Gutenberg

A vision to redesign the editing and publishing flow in WordPress began around 2017. This endeavor was named: Gutenberg. I became the third Design Lead for Phase 2 of this product in January 2019. During this process I’ve lead the improvements and expansion of the block editor which is not only integrated in WordPress Core, but expanding to become a full site editing experience.

Gutenberg 6.4
ProjectGutenberg for WordPress
ServicesDesign & Development
Year2019 – 2020
LinkGutenberg plugin

Problem

WordPress hadn’t been updated in a long while. It was growing in market share, but so were competitors. Slowly and surely, WordPress was on the verge of being disrupted. Unfortunately, this disruption could also be coming from companies with proprietary software that owned their user’s data.
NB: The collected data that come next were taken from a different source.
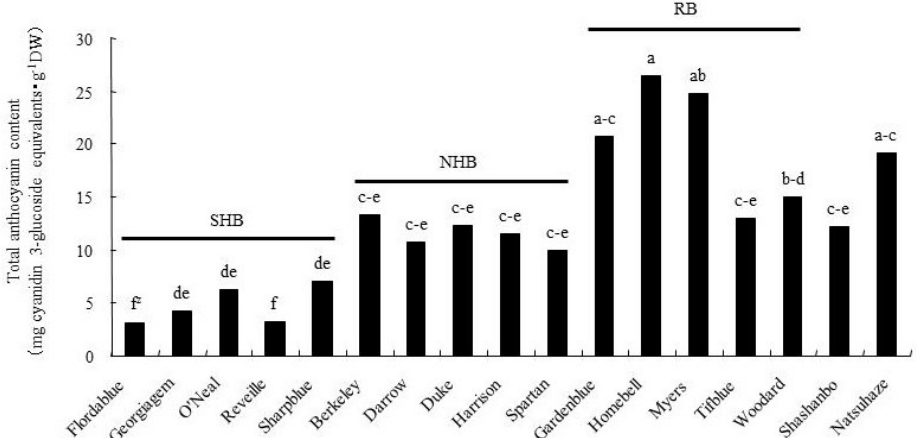
SHB: Southern highbush blueberry. NHB: Northern highbush blueberry. RB: Rabbiteye blueberry. Shashanbo ( Vaccinium bracteatum Thunb.) and Natsuhaze ( V. oldhamii Miq.). z Different letters represent significant differences in Tukey’s multiple range test, 1% level.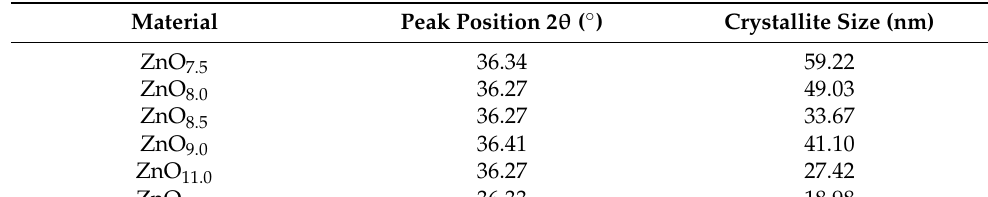
Table 4. ZnO x crystallites sizes estimated via Scherrer’s equation. Subscript x corresponds to the pH adjusted before the hydrothermal synthesis.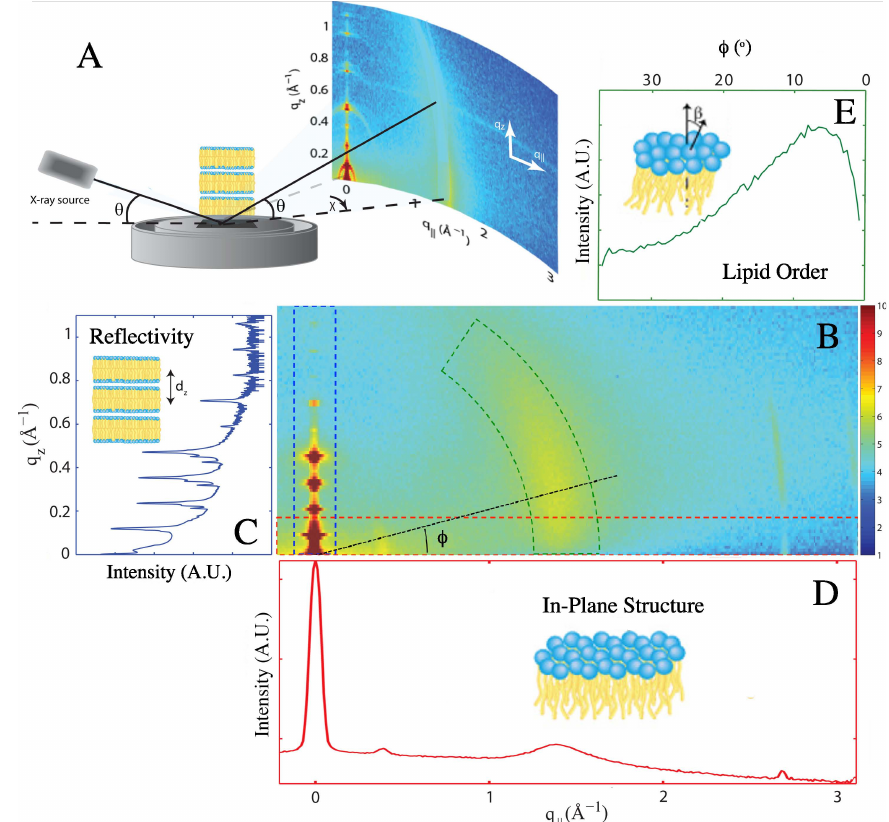
Extraction of one-dimensional scattering data from the 2D X-ray diffraction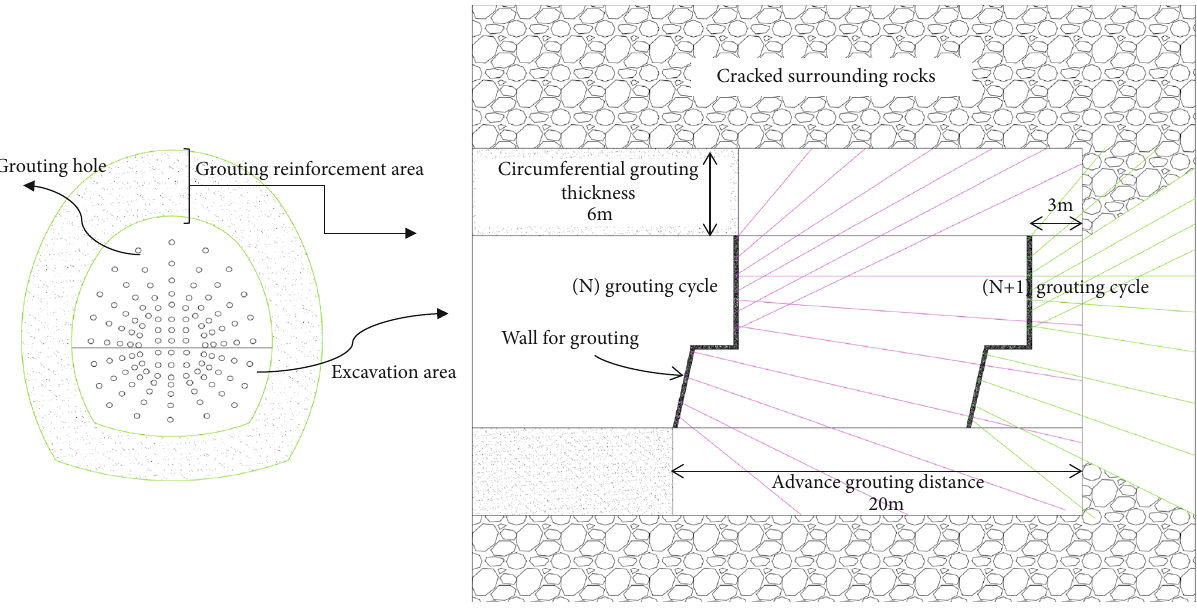
Figure 9: Design of curtain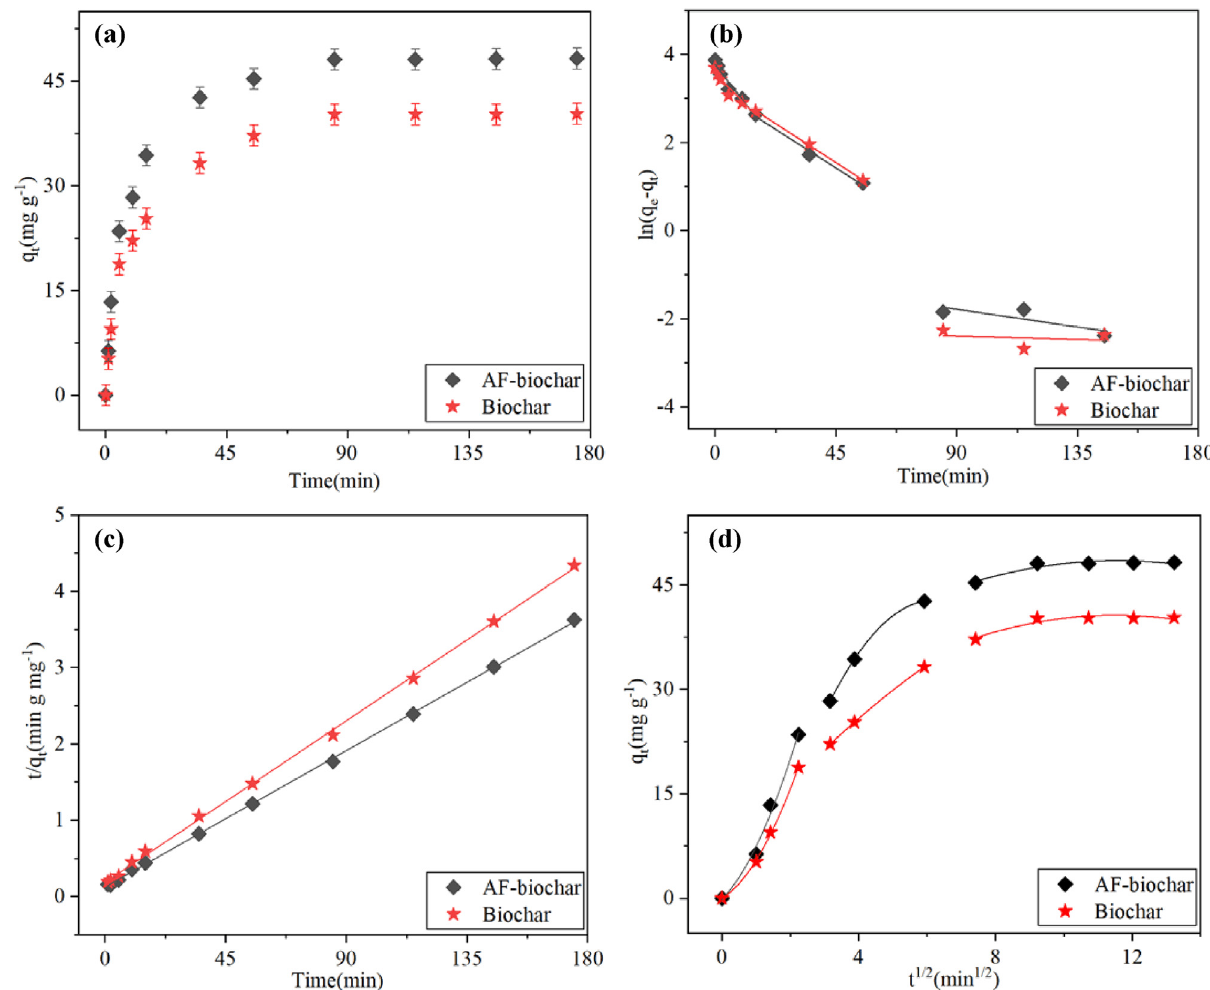
Figure 6: ( a ) E ff ect of contact time on adsorption of DAP by AF - biochar and Biochar ( experimental conditions: pH 4.8, initial concentration 25mgL − 1 , and temperature 298K ) ; ( b ) pseudo - fi rst order model plot; ( c ) pseudo - second order model plot; and ( d ) intraparticle di ff usion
Open source software like WordPress needed to disrupt itself.

Process

I became the Lead Designer on this project after Gutenberg was merged into Core. My focus was to now improve the editor and communicate the benefits to users to help shift their paradigm from the older content editing flow to the new block editor paradigm.

When making changes that effect 1/3 of all websites in the world, there’s a lot of checks and balances. While we maintained a bi-weekly release cycle for the plugin where new improvements were constantly being merged in, the plugin would only get merged into the Core software every 4 months with a new WordPress release.

Gutenberg versions

Solution

The solution was a steady process. Gutenberg improved tremendously in a number of ways. New blocks were added, animation was implemented, accessibility was improved, and it is becoming a full site editing experience now. My interim as the Lead Designer will end with Phase 2, and I’ll pass the leadership on to another contributor. But Gutenberg won’t stop. It has successfully disrupted WordPress and pushed this software into a competitive advantage in the world.